What Motivates Women to Act
The report is an attempt to take back the claim on moral values from the right and make them our own. The authors argue that “values – our deeply held beliefs, the principles
that guide our thoughts and actions – infuse our lives with meaning.” And that “the cry for values-based politics, on both the left and the right, is about a search for inspiration and meaning.” The Challenge to Act is also a call to incorporate a vision into our activism. IWPR points out that
Progressives working for change sorely need such forward-looking vision. We rely heavily on statistics and policy analysis to do our talking for us; we too often assume that these tools alone can convince people to agree with our prescriptions for change.
Data is important but facts & figures are not very inspiring. Instead, we need a vision that is informed by our values (and the facts). Only that can truly motivate and inspire us to fight for change.
What are those values? Based on more than 120 interviews, the authors of the report determined that women activists are driven by this core set of moral values:
- Community, where people from all walks of life gather to define and pursue the common good
- Family, which offers life-giving relationships and shared care-giving
- Equality, which gives us all the opportunity to pursue our own chosen goals and paths
- Power, which ensures that public life includes and responds to diverse voices
- Compassion, which is a sensitivity to the emotions and experiences of others that requires us to eliminate injustice and respect the complexity of others’ life choices
- Balance, which allows us to negotiate the multifaceted nature of our lives without sacrificing our most cherished goals and ideals
- Practice, which enables us to bring our values to life through action
Wow! I agree with those values! It is great to know that there are core values that do not at all sound religious. This is consistent with what the authors of the report found:
This diversity in our values and their sources means that we cannot identify a shared set of “women’s values” that is innate or universally embraced by all women. Indeed, women who come from many walks of life have different experiences, ways of looking at the world, and belief systems. Our research has found, however, that even in the midst of their significant differences, progressive women activists often articulate a core cluster of values.

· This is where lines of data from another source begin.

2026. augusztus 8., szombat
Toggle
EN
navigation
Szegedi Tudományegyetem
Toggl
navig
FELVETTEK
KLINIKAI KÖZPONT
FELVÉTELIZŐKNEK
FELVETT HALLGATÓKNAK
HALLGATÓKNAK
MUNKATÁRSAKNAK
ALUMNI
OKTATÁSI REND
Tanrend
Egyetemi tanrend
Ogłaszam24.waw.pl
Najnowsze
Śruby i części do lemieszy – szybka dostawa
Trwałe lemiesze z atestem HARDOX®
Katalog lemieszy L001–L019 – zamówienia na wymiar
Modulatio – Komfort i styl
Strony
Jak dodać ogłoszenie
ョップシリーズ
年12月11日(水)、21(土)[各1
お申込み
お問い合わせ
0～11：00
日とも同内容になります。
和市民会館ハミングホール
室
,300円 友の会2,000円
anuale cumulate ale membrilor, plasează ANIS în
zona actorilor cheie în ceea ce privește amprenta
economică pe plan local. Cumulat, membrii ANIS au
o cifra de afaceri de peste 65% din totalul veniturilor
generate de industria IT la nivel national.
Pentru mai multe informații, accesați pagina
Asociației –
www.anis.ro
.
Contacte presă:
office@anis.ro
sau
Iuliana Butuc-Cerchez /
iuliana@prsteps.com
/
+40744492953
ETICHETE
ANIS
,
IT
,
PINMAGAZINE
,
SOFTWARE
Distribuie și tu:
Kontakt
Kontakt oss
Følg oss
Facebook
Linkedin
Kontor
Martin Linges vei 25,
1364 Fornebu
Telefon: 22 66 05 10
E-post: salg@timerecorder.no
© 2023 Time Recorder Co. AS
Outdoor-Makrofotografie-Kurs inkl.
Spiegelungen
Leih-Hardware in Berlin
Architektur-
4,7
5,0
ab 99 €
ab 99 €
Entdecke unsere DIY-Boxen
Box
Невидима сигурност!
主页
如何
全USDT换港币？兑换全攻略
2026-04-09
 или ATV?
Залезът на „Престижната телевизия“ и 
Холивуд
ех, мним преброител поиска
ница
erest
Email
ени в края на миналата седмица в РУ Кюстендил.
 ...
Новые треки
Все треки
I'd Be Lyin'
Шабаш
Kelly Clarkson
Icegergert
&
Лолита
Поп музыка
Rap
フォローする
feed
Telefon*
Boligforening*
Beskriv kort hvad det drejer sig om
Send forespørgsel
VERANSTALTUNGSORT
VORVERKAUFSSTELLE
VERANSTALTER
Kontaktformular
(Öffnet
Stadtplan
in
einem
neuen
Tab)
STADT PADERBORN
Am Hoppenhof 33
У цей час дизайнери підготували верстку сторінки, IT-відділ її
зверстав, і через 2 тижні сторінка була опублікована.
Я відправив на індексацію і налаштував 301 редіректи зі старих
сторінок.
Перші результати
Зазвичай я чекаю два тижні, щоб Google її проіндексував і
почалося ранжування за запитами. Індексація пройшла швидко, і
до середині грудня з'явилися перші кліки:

Maybe these are really progressive values, not (just) women’s values, despite the authors’ claims to the contrary: “our research focuses not just on progressive values but on a particular set of progressive values that often motivate women’s activism.” I have a hard time believing that progressive men are not motivated by this same set of values. The report does not make clear how these values motivate women more than they motivate men. Carol Tarvis has pointed out the danger of claiming that women are somehow morally superior, thus, it is not very likely that women have a set of values that is different than that of men. Our values are likely more informed by our experience as human beings than by our gender. Nevertheless, looking at values is an important part for building a progressive movement that can counteract the religious wrong’s claim on the framing of issues using their regressive values.
Who are the women they interviewed – I am particularly interested in knowing if they included atheists (my radar turned on when the press release mentioned “faith based”) and single women (a group all too often left out)? According to the report:
These women live and work all over the country. They come from every major racial and ethnic group; over half are women of color. They are Christian and Jewish, Muslim and Hindu, Buddhist and Unitarian. Some are atheist. They are rich and they are poor; they are national leaders and grassroots activists.
Okay, so the non-believers are covered. What about the unmarried? Well, they are not mentioned, at least not in the section that gives a top level introduction to the women (p. 2-3). The word “unmarried” does not appear in the rest of the report (although the word “married” does not show up either). The word “single” only appears coupled with “mother,” as if the only single women are single mothers (although, to be fair, the report does point out the fallacy of marriage promotion to “cure” poverty; yet marriage itself does not seem to be challenged). That hardly feels inclusionary. As Page Gardner points out, progressives need to deliver on the hopes for change that led unmarried women to the polls (hat tip to Bella DePaulo. With a marital status gap of 37-points in favor of Obama, the unmarrieds can really no longer be ignored (you’d think). Unmarried women contributed strongest to that gap (with a 44-point gap vs. a 27-point gap from unmarried men). These gaps suggest differences in values by marital status (and gender, though the gender gap indicates only 13-point female preference in favor of Obama). It would be tremendously interesting to find out what, if anything, unmarried women and men value that is different from married people. The marital status gap in voting suggests that unmarried people are more progressive. It also would be important to understand why unmarried women who were undecided flocked to Obama: The marital status gap in polls was smaller than it was based on actual results (of course, this could be a result of differing methodologies). (It’s interesting to note that even when looking at the swing – the change in Democratic votes between 2004 and 2008 – unmarried folks are still clearly supportive of Obama.)
Overall, the IWPR report gives plenty of food for thought, though it’s ignorance toward marital status suggests that the discussion around values has just begun. It would have been nice if their research would have been informed by these statistics because I am sure there are values behind them that would be interesting to explore and are important in keeping unmarried people motivated for a progressive agenda.